Тащились целыми семьями. Везли оплетенные соломой бутыли вина, узелки со снедью. Следом петляли истомленные собаки, свесив алчущие языки, уткнувшись высохшими носами в окаменевшие колеи. Многие брели пешком, перекинув через плечо котомки, постукивали посохами.
И странен был этот скучный молчаливый исход. Словно вот-вот брызнет погибельными лучами умирающее солнце и покажутся ангелы в голубых одеждах — по шесть с каждой стороны, — длинными золотыми трубами возвестят день страшного суда.
Все, как виделось, было теперь. Только язык не зажат и черти на санбенито без рогов и когтей. Огонь под смоляными котлами на санбенито тоже не разожжен. Не подожгут, значит, хворост вокруг поленьев. Не забьется привязанный к столбу грешник в душном дыму.
Заунывно позвякивают цепи, и огонек длинной свечи не колышется в жарком, настоянном на полыни воздухе. Тянутся горожане, постепенно превращаясь в черных муравьев. Исчезают, достигнув обрыва. Спускаются по винтовым пологим изгибам на равнину. Спугивают ящериц с нагретых камней. Рассаживаются на искрошенных, заросших колючкой и мохом скамьях античного цирка.
Здесь, внизу, краски уже грустны и тени влажны и глубоки. Не очень любопытно глядят обыватели на чернеющий столб с кольцом для цепей, окруженный аккуратной поленницей. Остро поблескивает солнце на солдатских алебардах, тает на золоченых кирасах всадников. Ленивое томление. Терпеливое сонное ожидание.
Отречется на закате великий ересиарх и большой чернокнижник. А может, не отречется? Передумает в последнюю минуту? Нашепчет ему дьявол богомерзкие речи, вот он и не отречется. Отверзнет уста для хулы. Тогда и подпалят стражи в красных беретах хворост под ним! Ах, как корчить начнет его, как сотрясать в дыму и огне!.. Авось и доведется увидеть, как с последним вздохом его дьявол в небо взлетит, кувыркаясь, выставляя на свет божий непотребные места.
Везут! Везут его, проклятого! Везут!
Мирхорст все еще мысленно готов отречься. Но знает в глубине, всегда знал, что не сможет. Онемеет в последний момент.
Жирно чадит смоляной огонь на длиннющей железке. Только сунуть его в серый, высушенный до трещин хворост…

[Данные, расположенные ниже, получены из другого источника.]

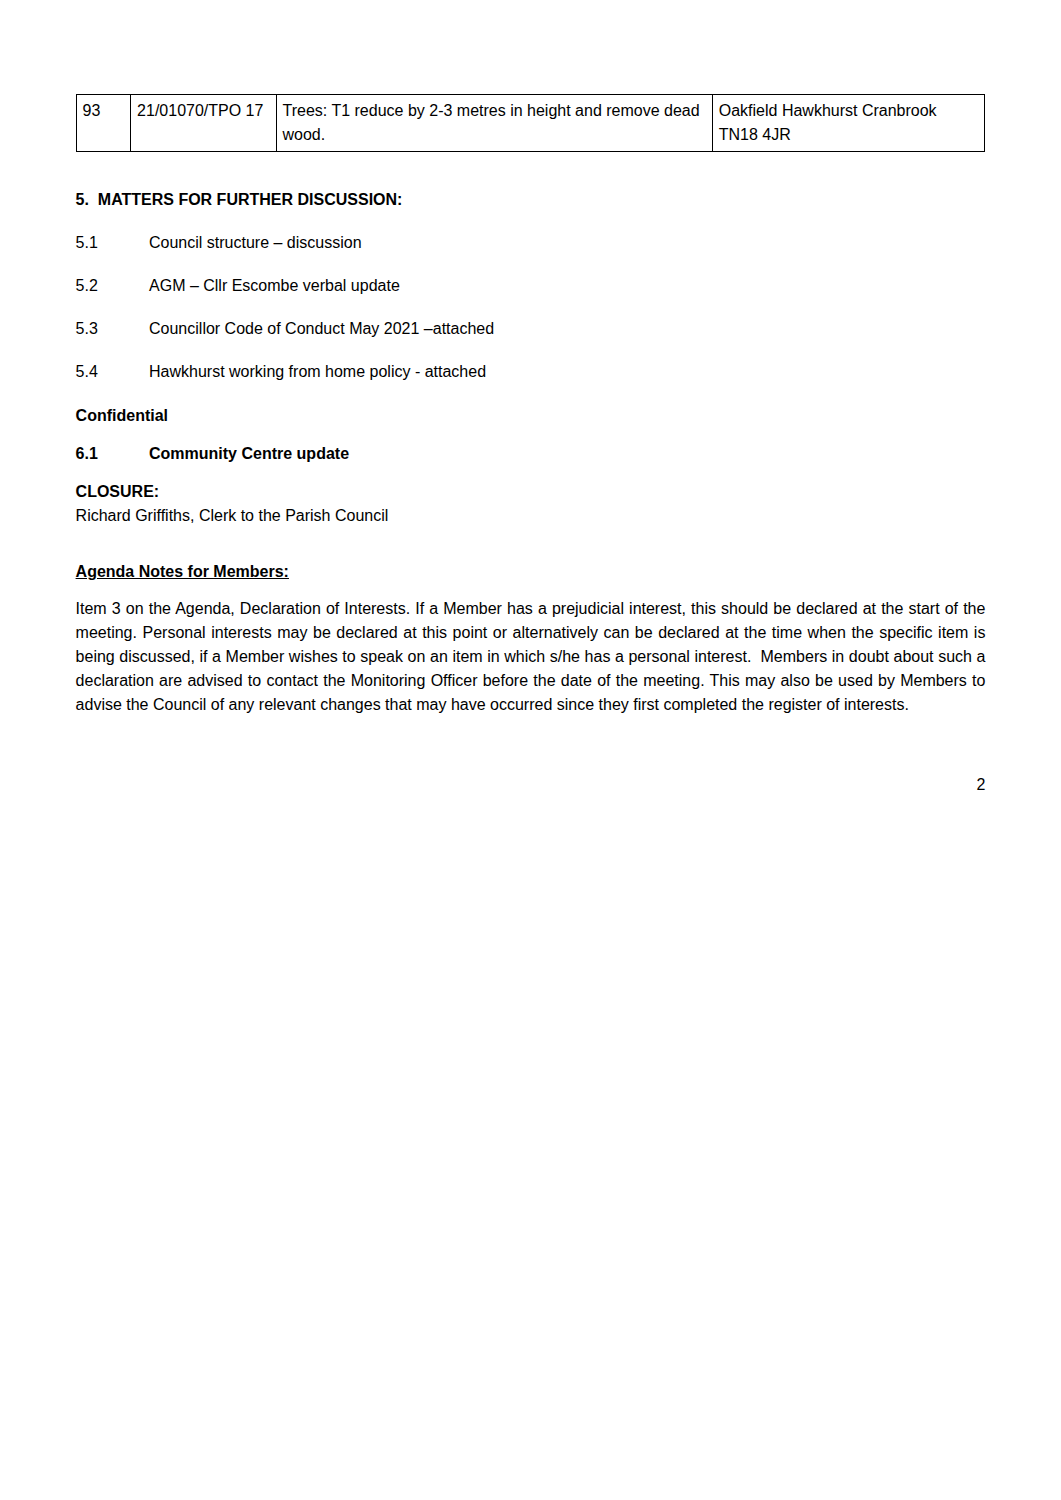| 93 | 21/01070/TPO 17 | Trees: T1 reduce by 2-3 metres in height and remove dead wood. | Oakfield Hawkhurst Cranbrook TN18 4JR |
5. MATTERS FOR FURTHER DISCUSSION:
5.1 Council structure – discussion
5.2 AGM – Cllr Escombe verbal update
5.3 Councillor Code of Conduct May 2021 –attached
5.4 Hawkhurst working from home policy - attached
Confidential
6.1 Community Centre update
CLOSURE:
Richard Griffiths, Clerk to the Parish Council
Agenda Notes for Members:
Item 3 on the Agenda, Declaration of Interests. If a Member has a prejudicial interest, this should be declared at the start of the meeting. Personal interests may be declared at this point or alternatively can be declared at the time when the specific item is being discussed, if a Member wishes to speak on an item in which s/he has a personal interest. Members in doubt about such a declaration are advised to contact the Monitoring Officer before the date of the meeting. This may also be used by Members to advise the Council of any relevant changes that may have occurred since they first completed the register of interests.
2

…Тянутся дни в сером городе, бесполезные, никчемные дни… Зато недели сгорают, проваливаются в небытие. Третья неделя к концу подходит. Ни писем, ни повесток. Один на один с собою. Ждут. Они все еще ждут. А времени мало остается, всего ничего.
И ясно уже для Мирхорста, что принял он мученический венец свой. Абсолютно ясно. Но в глубине души надеется все-таки, что, может, и обойдется как-нибудь, минет его чаша сия.
Пришла ночь, и миллионами ватт зажглись лампионы на Унтер-ден-Линден. Звезды в холодном чистом воздухе кажутся крестами, окруженными тонкими кольцами. Воздушная электричка грохочет над золотыми электрическими улицами. Летит над адскими кострами. В черном небе над далеким Тиргартеном вращается, разбрызгивая ослепительные хвосты, огромная свастика. А звезды далеки и недоступны, как всегда.
Мирхорст вышел, не доезжая остановки до вокзала на Александерплац. Прошел пешком до Мариан-Кирхе. Остановился перед порталом. Звездный свет фосфорился на башенном шпиле. Улица была слабо освещена. Липы еще не облетели. Смутно вырисовывались очертания средневековой фрески. Ночь растворила краски. Только темное и светлое. Ночная тень и холодный ночной блеск. «Пляски смерти». Работа неизвестного мастера. Поражают размеры фрески. В правом верхнем углу вы видите…
Поднялся по ступеням. Захотелось очутиться в гулком сумраке храма. На звонких плитах его, под далеким невидимым сводом. Захотелось увидеть отблеск витражей на холодной и гладкой бронзе купели.
Протопал через улицу отряд Гитлерюгенд. Ночь раскололась на синие, быстро тающие глыбы. Остались одиночество и сумрак. Опасный сумрак.